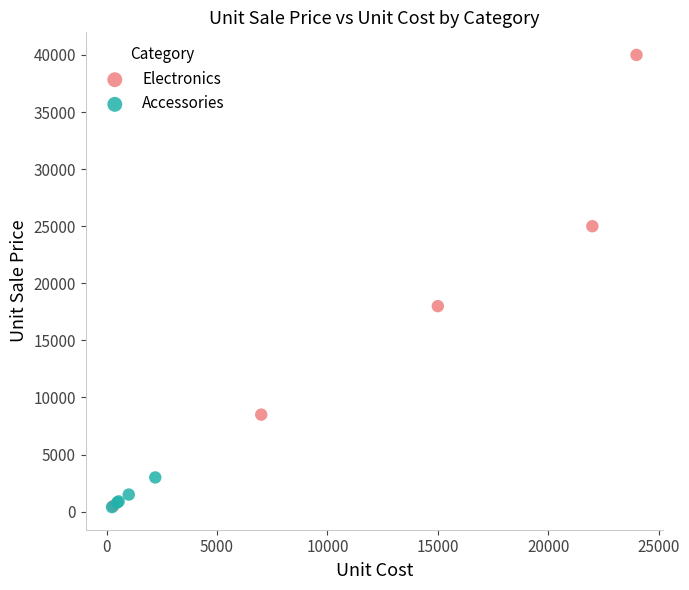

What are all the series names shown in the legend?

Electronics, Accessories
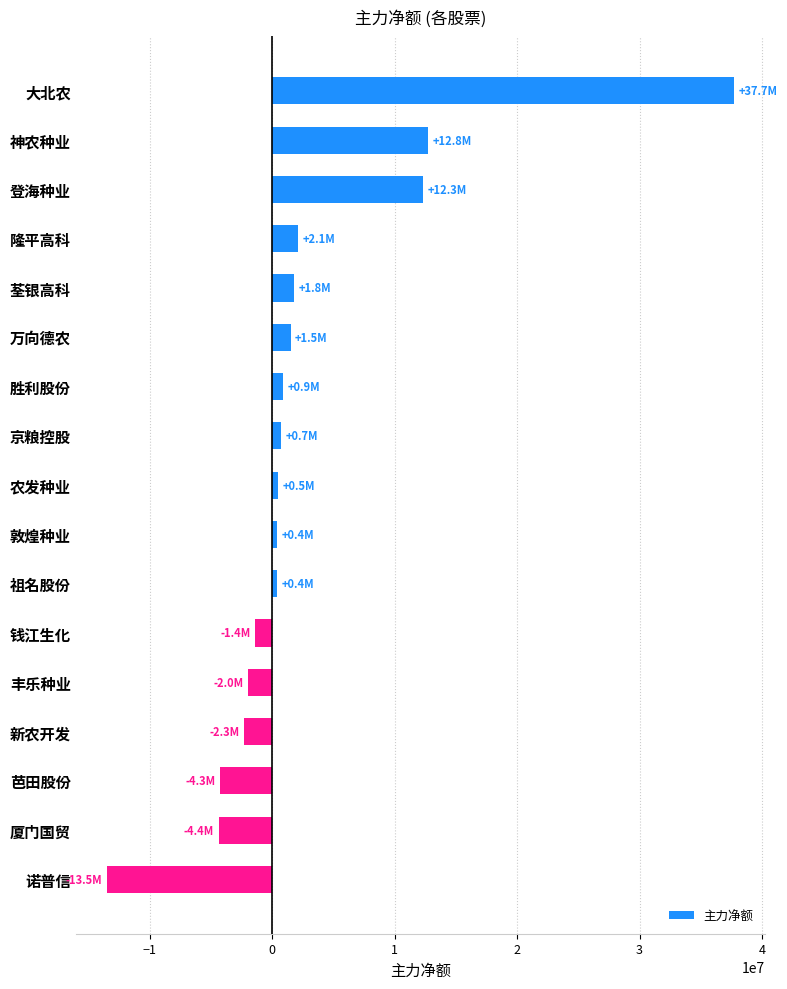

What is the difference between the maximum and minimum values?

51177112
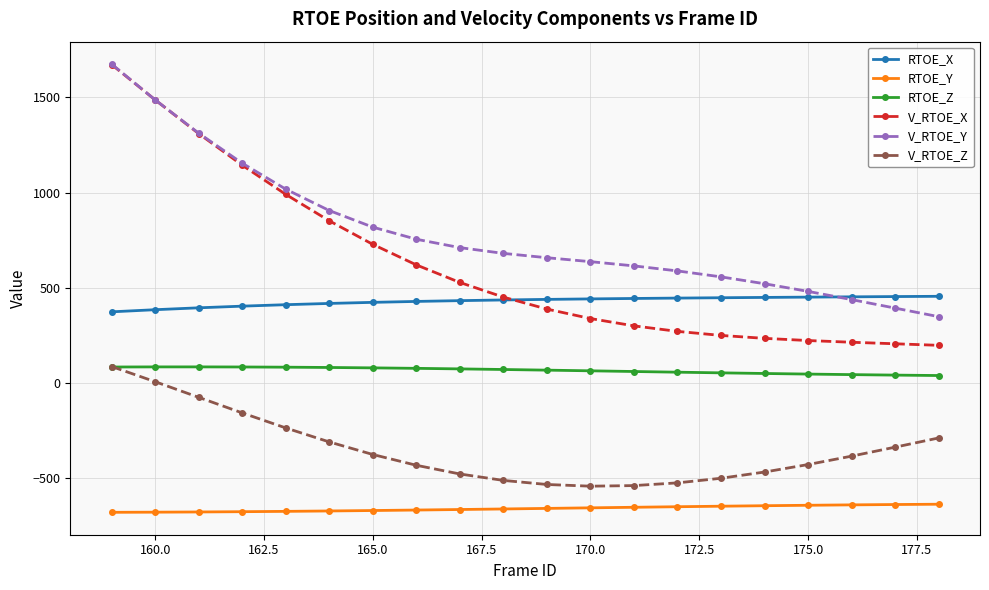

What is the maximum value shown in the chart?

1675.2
....
→ **TO-DO ITEM**: Rewrite all the lines above, changing "maximum" to "highest" and leaving everything else as it is. Omit the pictures.

→ **ANSWER SECTION**:
What are all the series names shown in the legend?

Electronics, Accessories

What is the difference between the highest and minimum values?

51177112

What is the highest value shown in the chart?

1675.2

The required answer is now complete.